Either way, if Martian microbial life exists, an important question we need to ask ourselves is how we should act towards ‘them’. It touches on what we consider to be our purpose in this universe. One view would be that we have no ethical obligation towards Martian microbes at all and are free to terraform Mars however we deem desirable; alternatively, on the other side of the spectrum, we have no right to set foot on Mars (or any other celestial body) and alter it at all. But what if we do find life on Mars, a curious vestige from an era when Mars was better suited for harbouring life? Should we then change Mars to help these organisms flourish?
At the moment, these questions may seem rather futuristic, but with NASA forecast to send the first humans to Mars in the 2030s and with samples likely to return even earlier, these are questions we need to contend with now. Ultimately, the universe would not care if human civilisation was destroyed tomorrow. The laws of physics would not change; everything would be the same. The universe would continue expanding, galaxies would continue moving beyond the observable universe, and distant planetary worlds would continue orbiting their stars. But whatever our purpose, sustaining and conserving Life could be up to us, and to do this effectively space exploration must be interdisciplinary.
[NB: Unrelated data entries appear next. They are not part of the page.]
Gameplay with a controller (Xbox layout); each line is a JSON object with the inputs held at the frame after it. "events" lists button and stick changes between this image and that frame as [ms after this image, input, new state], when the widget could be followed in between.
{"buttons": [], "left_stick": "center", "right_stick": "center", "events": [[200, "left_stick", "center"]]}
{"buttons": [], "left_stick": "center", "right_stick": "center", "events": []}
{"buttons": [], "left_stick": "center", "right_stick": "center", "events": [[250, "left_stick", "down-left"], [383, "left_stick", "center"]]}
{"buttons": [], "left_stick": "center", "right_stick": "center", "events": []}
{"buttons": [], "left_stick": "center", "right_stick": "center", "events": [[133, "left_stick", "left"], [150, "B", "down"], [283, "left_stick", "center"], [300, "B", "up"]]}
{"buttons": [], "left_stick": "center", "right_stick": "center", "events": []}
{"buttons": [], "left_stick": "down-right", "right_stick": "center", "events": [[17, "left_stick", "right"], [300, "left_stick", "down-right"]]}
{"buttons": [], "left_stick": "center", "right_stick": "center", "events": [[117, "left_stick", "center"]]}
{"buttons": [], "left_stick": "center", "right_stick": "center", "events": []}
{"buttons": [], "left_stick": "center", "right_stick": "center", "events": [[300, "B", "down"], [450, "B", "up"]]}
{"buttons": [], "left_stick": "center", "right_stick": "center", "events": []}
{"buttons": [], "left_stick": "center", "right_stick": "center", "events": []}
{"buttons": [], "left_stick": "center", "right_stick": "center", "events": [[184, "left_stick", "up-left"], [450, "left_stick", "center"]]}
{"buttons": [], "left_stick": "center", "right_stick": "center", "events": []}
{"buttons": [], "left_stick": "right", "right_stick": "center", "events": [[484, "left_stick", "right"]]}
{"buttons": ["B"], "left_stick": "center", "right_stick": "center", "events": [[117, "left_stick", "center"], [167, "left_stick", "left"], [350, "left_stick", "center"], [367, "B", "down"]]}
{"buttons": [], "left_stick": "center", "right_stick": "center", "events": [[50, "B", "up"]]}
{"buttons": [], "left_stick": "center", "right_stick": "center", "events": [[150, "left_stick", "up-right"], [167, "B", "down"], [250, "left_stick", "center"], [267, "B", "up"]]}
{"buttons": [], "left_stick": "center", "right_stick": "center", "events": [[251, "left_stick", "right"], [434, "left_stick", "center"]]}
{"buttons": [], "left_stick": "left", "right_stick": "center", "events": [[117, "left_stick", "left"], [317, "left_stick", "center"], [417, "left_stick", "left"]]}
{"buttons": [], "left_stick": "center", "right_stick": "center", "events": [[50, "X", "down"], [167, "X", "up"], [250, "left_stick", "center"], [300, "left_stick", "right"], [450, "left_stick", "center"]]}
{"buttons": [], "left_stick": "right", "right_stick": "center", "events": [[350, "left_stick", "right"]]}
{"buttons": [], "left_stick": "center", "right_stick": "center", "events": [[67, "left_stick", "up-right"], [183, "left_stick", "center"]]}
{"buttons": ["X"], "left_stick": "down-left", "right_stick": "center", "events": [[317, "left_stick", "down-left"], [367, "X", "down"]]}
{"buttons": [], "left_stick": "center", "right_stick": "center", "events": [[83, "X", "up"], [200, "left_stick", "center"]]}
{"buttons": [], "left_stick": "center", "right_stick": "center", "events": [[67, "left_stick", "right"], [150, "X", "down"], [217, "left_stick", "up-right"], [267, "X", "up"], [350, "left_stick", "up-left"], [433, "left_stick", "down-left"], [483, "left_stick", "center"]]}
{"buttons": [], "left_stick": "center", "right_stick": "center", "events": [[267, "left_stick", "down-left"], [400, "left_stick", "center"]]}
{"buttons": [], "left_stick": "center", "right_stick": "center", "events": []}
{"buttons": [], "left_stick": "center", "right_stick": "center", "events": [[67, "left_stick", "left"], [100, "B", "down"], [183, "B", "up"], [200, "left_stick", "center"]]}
The most significant missions will draw on expertise from and collaborations with people from backgrounds in engineering, science, philosophy, law, and politics. What good does life do the universe? Perhaps none. But we might be its only chance of finding out.
Note: Stereochemistry involves the study of stereoisomers, which are isomeric molecules that differ in their three-dimensional arrangements of atoms in space. L– and D–amino acids represent a certain type of stereoisomerism, known as optical isomerism.This means they are non-superimposable mirror images of each other, also known as enantiomers.With a few exceptions, terrestrial life is known to only use L-amino acids probably due to an initial modest imbalance in the abundance of amino acid enantiomers when life originated, leading to a self-reinforcing evolutionary process to select one over the other. It has been shown that D-amino acids can form functional proteins so the decision between D and L is arbitrary.